Lombok – Menteri Komunikasi dan Digital (Menkomdigi) Meutya Hafid menekankan pentingnya membangun kesadaran digital sejak dini agar generasi muda mampu memanfaatkan teknologi secara bijak, aman, dan bertanggung jawab.
Hal itu disampaikan saat kegiatan Sahabat TUNAS NTB di Madrasah Tsanawiyah Hidayatul Athfal Rebila, Lombok, Selasa (5/5/2026). Dalam kesempatan tersebut, Meutya berdialog langsung dengan para siswa mengenai kebiasaan mereka menggunakan internet, media sosial, hingga game online.
Dari dialog itu terungkap, sebagian siswa menghabiskan lebih dari tiga jam per hari di ruang digital. Kondisi ini, menurut Meutya, perlu diimbangi dengan kesadaran diri yang kuat.
“Yang paling kuat adalah kesadaran diri, bukan sekadar pengawasan. Begitu kamu paham sesuatu merugikan masa depanmu, kamu sendiri yang harus berhenti. Itu kekuatan sesungguhnya,” tegasnya.
Ia mengingatkan, penggunaan teknologi secara berlebihan berpotensi memicu kecanduan. Dampaknya tidak hanya pada penurunan prestasi belajar, tetapi juga relasi dengan orang tua serta kesehatan mental siswa.
Pemerintah sendiri telah menerbitkan Peraturan Pemerintah Nomor 17 Tahun 2025 tentang Tata Kelola Penyelenggaraan Sistem Elektronik dalam Pelindungan Anak (PP TUNAS).
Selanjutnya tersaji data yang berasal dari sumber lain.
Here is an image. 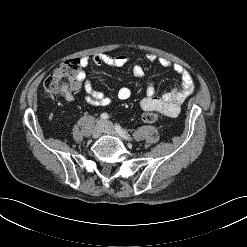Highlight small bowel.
<instances>
[{"mask_svg": "<svg viewBox=\"0 0 247 247\" xmlns=\"http://www.w3.org/2000/svg\"><path fill=\"white\" fill-rule=\"evenodd\" d=\"M146 59L150 63H157L163 67L169 68L179 75L181 79L180 87L170 92L158 96L155 86L152 82H146L145 96L140 102L144 111H159L169 117H176L181 110L183 102L193 93L195 89L193 78L190 72L182 65L165 57L158 56L154 53H148ZM130 62L127 55L111 56L105 53H97L93 56H85L79 59L80 72L79 82L84 91V99L87 103L97 106H107L111 103L112 98L100 91H97L91 81L87 78V69L91 64L97 66L122 67ZM135 77L143 79L145 77L144 69L141 65L133 66ZM131 96V91L127 87L118 89L116 97L118 100L125 101ZM72 99L71 97H69Z\"/></svg>", "mask_w": 247, "mask_h": 247, "instance_id": "1", "label": "small bowel"}]
</instances>
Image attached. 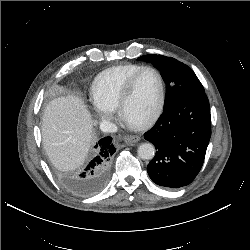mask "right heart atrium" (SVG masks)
Masks as SVG:
<instances>
[{"mask_svg":"<svg viewBox=\"0 0 250 250\" xmlns=\"http://www.w3.org/2000/svg\"><path fill=\"white\" fill-rule=\"evenodd\" d=\"M95 112H96V116L101 121H108L110 119V111L100 107L97 104H95Z\"/></svg>","mask_w":250,"mask_h":250,"instance_id":"1","label":"right heart atrium"}]
</instances>
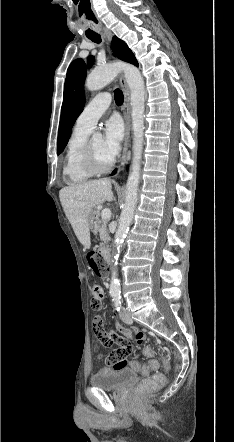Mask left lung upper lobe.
<instances>
[{
    "label": "left lung upper lobe",
    "instance_id": "5c2ea615",
    "mask_svg": "<svg viewBox=\"0 0 234 442\" xmlns=\"http://www.w3.org/2000/svg\"><path fill=\"white\" fill-rule=\"evenodd\" d=\"M112 49L114 55L119 59L138 66L137 60L132 51L128 48L125 42L116 36H114L112 40ZM93 63V56L87 58V65L83 59L79 58L74 60L67 70L58 132V154H60L66 147L71 135L72 127L83 110L85 103L83 85L87 75V67L90 68Z\"/></svg>",
    "mask_w": 234,
    "mask_h": 442
}]
</instances>
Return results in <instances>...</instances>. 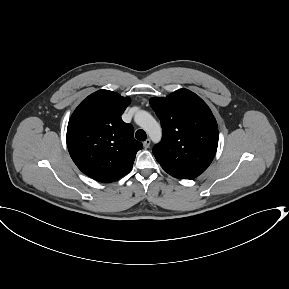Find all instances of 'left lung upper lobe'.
Returning <instances> with one entry per match:
<instances>
[{"label": "left lung upper lobe", "mask_w": 289, "mask_h": 289, "mask_svg": "<svg viewBox=\"0 0 289 289\" xmlns=\"http://www.w3.org/2000/svg\"><path fill=\"white\" fill-rule=\"evenodd\" d=\"M150 105L163 129L161 142L153 148L156 160L175 178H196L210 165L218 146V126L210 108L187 89L152 98Z\"/></svg>", "instance_id": "1"}]
</instances>
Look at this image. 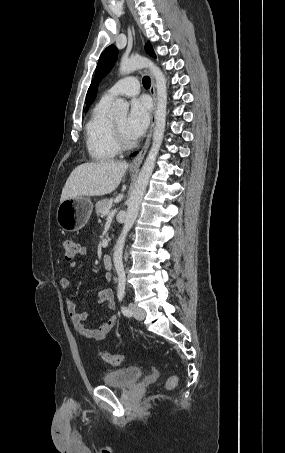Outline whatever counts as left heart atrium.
I'll return each mask as SVG.
<instances>
[{
    "mask_svg": "<svg viewBox=\"0 0 285 453\" xmlns=\"http://www.w3.org/2000/svg\"><path fill=\"white\" fill-rule=\"evenodd\" d=\"M150 105L144 98L134 99L131 102L130 112L126 120V132L132 139L143 135L148 127Z\"/></svg>",
    "mask_w": 285,
    "mask_h": 453,
    "instance_id": "left-heart-atrium-1",
    "label": "left heart atrium"
}]
</instances>
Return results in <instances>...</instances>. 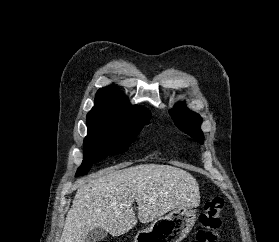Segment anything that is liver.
Returning <instances> with one entry per match:
<instances>
[{
    "mask_svg": "<svg viewBox=\"0 0 279 242\" xmlns=\"http://www.w3.org/2000/svg\"><path fill=\"white\" fill-rule=\"evenodd\" d=\"M121 164L80 180L59 242H85L100 227L119 236L137 224L148 223L177 207H198L199 186L187 171L169 165Z\"/></svg>",
    "mask_w": 279,
    "mask_h": 242,
    "instance_id": "obj_1",
    "label": "liver"
}]
</instances>
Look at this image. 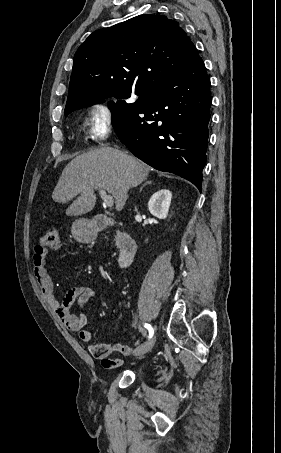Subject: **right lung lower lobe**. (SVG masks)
<instances>
[{"label":"right lung lower lobe","mask_w":281,"mask_h":453,"mask_svg":"<svg viewBox=\"0 0 281 453\" xmlns=\"http://www.w3.org/2000/svg\"><path fill=\"white\" fill-rule=\"evenodd\" d=\"M210 79L200 56L135 103H108L122 143L160 171L179 175L202 189L210 120Z\"/></svg>","instance_id":"98d812e1"}]
</instances>
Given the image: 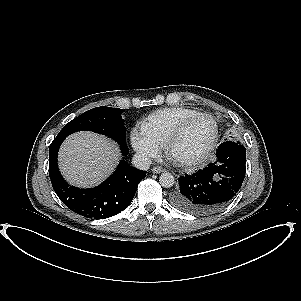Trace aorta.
Segmentation results:
<instances>
[{
  "label": "aorta",
  "instance_id": "762f6f07",
  "mask_svg": "<svg viewBox=\"0 0 301 301\" xmlns=\"http://www.w3.org/2000/svg\"><path fill=\"white\" fill-rule=\"evenodd\" d=\"M159 183L164 188H170L175 183L174 176L169 172H164L159 177Z\"/></svg>",
  "mask_w": 301,
  "mask_h": 301
}]
</instances>
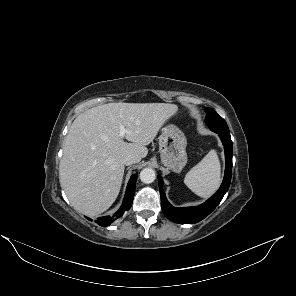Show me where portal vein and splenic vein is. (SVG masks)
I'll return each instance as SVG.
<instances>
[{
    "mask_svg": "<svg viewBox=\"0 0 296 296\" xmlns=\"http://www.w3.org/2000/svg\"><path fill=\"white\" fill-rule=\"evenodd\" d=\"M126 133H128V132H127V130L125 129V127H124L123 125H120V127H119V136H120L121 138H123V137L126 135Z\"/></svg>",
    "mask_w": 296,
    "mask_h": 296,
    "instance_id": "1",
    "label": "portal vein and splenic vein"
}]
</instances>
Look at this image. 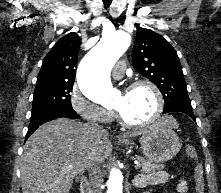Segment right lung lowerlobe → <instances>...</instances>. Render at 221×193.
<instances>
[{
  "label": "right lung lower lobe",
  "instance_id": "1",
  "mask_svg": "<svg viewBox=\"0 0 221 193\" xmlns=\"http://www.w3.org/2000/svg\"><path fill=\"white\" fill-rule=\"evenodd\" d=\"M60 117L78 119L80 116L74 110L67 109H48L31 115L30 124L25 140L43 123Z\"/></svg>",
  "mask_w": 221,
  "mask_h": 193
}]
</instances>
Regulasi tersebut mengatur pembatasan akses anak terhadap platform digital berisiko hingga usia tertentu.
Menurut Meutya, kebijakan tersebut bukan keputusan sepihak. Aturan itu disusun berdasarkan kajian ilmiah dari pakar psikologi, kedokteran, serta praktik terbaik dari berbagai negara.
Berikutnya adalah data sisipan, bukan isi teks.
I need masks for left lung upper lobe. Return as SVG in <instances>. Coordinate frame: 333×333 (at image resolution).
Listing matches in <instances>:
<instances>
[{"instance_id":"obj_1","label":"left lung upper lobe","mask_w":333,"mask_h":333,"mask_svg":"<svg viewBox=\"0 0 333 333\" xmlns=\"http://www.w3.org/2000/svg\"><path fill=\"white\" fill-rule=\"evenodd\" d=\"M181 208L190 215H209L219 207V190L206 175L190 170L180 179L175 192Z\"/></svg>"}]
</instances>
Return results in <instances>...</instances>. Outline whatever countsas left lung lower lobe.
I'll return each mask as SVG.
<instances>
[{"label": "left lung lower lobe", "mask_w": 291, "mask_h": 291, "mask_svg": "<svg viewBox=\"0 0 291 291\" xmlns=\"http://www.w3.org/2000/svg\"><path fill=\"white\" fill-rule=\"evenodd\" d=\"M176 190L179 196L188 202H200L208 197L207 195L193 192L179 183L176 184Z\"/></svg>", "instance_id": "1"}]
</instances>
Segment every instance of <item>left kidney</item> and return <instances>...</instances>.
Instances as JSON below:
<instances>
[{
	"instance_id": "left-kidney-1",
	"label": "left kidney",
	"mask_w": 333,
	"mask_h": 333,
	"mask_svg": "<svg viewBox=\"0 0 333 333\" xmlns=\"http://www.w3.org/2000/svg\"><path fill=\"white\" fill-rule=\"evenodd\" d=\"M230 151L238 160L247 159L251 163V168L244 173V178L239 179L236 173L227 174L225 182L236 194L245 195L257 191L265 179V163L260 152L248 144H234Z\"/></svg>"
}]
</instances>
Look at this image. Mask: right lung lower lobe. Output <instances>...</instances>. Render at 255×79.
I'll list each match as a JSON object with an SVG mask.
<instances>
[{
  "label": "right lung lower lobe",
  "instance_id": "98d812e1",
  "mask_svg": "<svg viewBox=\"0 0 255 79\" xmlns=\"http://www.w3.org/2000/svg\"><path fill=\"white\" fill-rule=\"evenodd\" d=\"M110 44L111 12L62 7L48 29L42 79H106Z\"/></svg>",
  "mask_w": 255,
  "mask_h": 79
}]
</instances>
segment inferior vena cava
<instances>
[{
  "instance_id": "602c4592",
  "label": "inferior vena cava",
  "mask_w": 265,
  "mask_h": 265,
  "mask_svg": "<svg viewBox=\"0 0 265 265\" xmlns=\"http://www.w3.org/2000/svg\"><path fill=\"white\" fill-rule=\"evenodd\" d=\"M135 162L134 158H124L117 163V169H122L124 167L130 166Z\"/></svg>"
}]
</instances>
“Ini adalah langkah perlindungan yang tegas agar anak-anak Indonesia tumbuh lebih siap dan mampu bersaing di era digital,” ujarnya dikutip dari laman resmi komdigi, Rabu (6/5/2026).
Selain itu, pemerintah juga berkomitmen mempercepat pemerataan akses internet berkualitas di seluruh wilayah Nusa Tenggara Barat, termasuk daerah yang masih memiliki keterbatasan konektivitas.
“Kami pastikan setiap anak Indonesia dapat mengakses dunia digital dengan aman,” tandasnya.
Dialog ini sekaligus menegaskan komitmen Kementerian Komunikasi dan Digital dalam mendorong literasi digital berbasis kesadaran. Generasi muda diharapkan mampu menjadi pengguna teknologi yang cerdas sekaligus tangguh menghadapi tantangan era digital.